* [TASK DETAILS]: Copy out, character for character, the stretch of the listing below that runs from the line containing "Camera spec: lens" through the line containing "dist [0.020883, -0.024902]".

* [SUPPLIED RECORDS]:
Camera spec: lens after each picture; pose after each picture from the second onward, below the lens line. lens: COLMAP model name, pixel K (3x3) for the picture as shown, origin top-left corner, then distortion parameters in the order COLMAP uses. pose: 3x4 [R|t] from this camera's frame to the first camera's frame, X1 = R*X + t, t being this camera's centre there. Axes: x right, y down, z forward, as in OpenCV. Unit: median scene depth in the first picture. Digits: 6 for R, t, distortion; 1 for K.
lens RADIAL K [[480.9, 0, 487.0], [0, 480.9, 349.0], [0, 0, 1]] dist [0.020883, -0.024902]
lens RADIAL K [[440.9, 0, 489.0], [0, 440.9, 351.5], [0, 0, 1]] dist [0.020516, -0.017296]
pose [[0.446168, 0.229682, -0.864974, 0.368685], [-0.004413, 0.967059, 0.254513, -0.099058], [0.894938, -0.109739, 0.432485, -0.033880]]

...

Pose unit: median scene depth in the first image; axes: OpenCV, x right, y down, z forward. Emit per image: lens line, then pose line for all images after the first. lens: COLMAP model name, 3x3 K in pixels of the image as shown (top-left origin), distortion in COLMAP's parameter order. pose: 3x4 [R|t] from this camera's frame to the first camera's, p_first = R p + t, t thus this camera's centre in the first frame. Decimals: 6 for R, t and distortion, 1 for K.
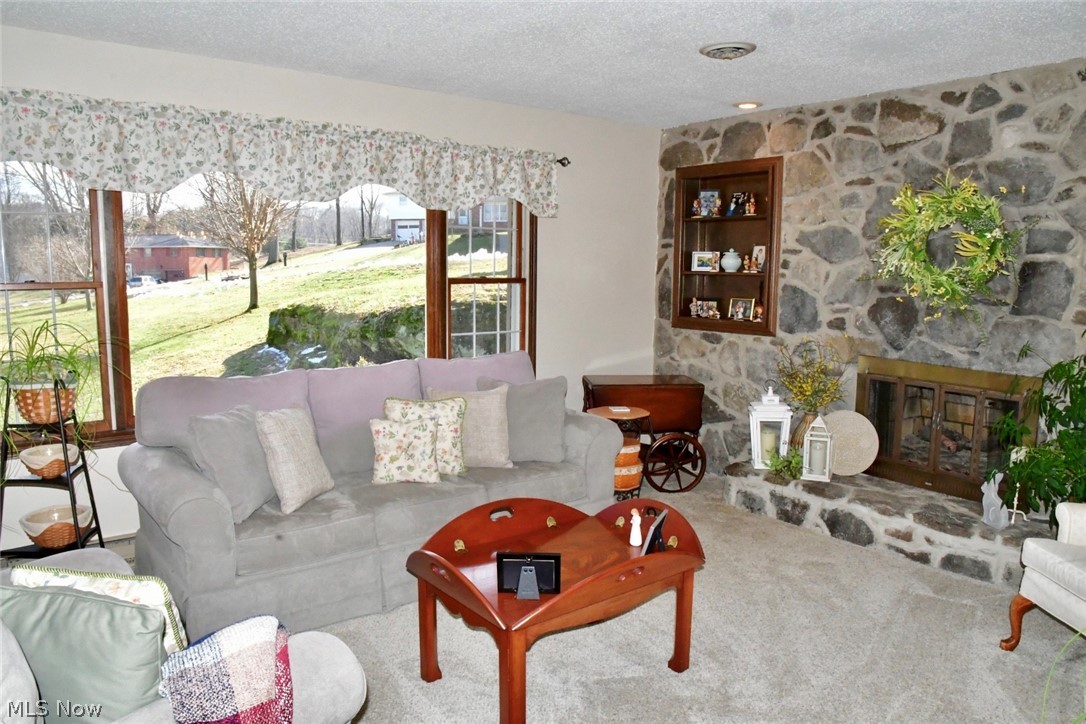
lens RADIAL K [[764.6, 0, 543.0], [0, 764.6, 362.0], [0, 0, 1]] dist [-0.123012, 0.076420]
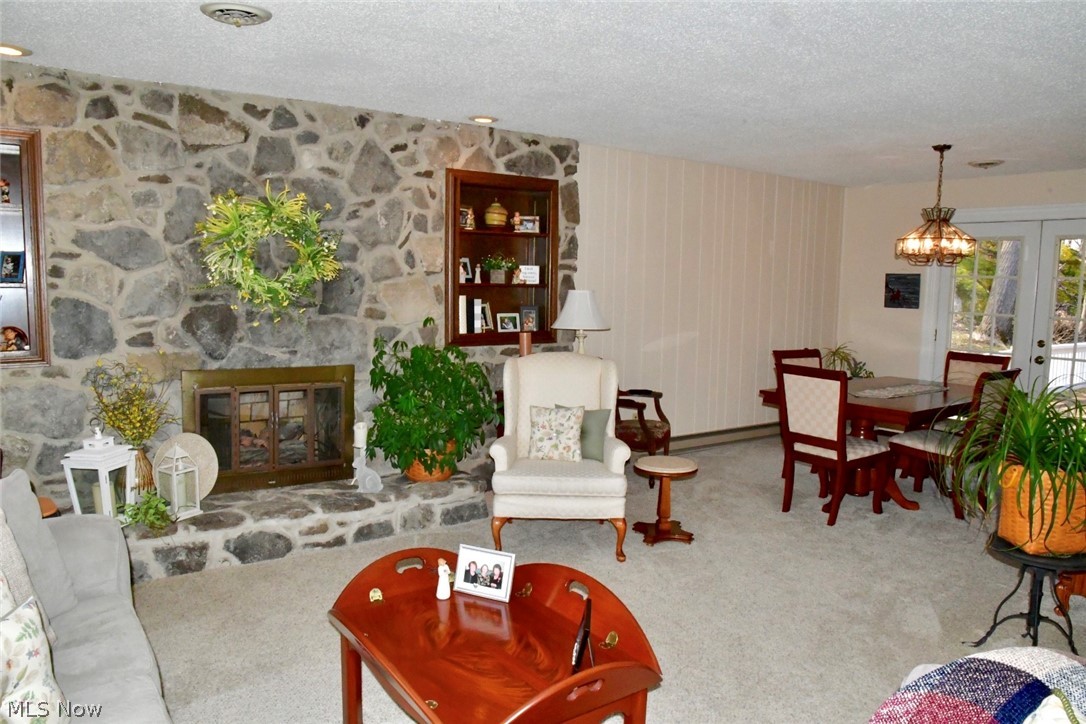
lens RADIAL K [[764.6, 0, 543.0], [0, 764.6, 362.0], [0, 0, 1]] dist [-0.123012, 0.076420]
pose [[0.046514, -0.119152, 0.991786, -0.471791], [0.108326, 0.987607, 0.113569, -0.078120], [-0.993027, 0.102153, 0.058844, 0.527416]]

* [RESPONSE AREA]:
Camera spec: lens after each picture; pose after each picture from the second onward, below the lens line. lens: COLMAP model name, pixel K (3x3) for the picture as shown, origin top-left corner, then distortion parameters in the order COLMAP uses. pose: 3x4 [R|t] from this camera's frame to the first camera's frame, X1 = R*X + t, t being this camera's centre there. Axes: x right, y down, z forward, as in OpenCV. Unit: median scene depth in the first picture. Digits: 6 for R, t, distortion; 1 for K.
lens RADIAL K [[480.9, 0, 487.0], [0, 480.9, 349.0], [0, 0, 1]] dist [0.020883, -0.024902]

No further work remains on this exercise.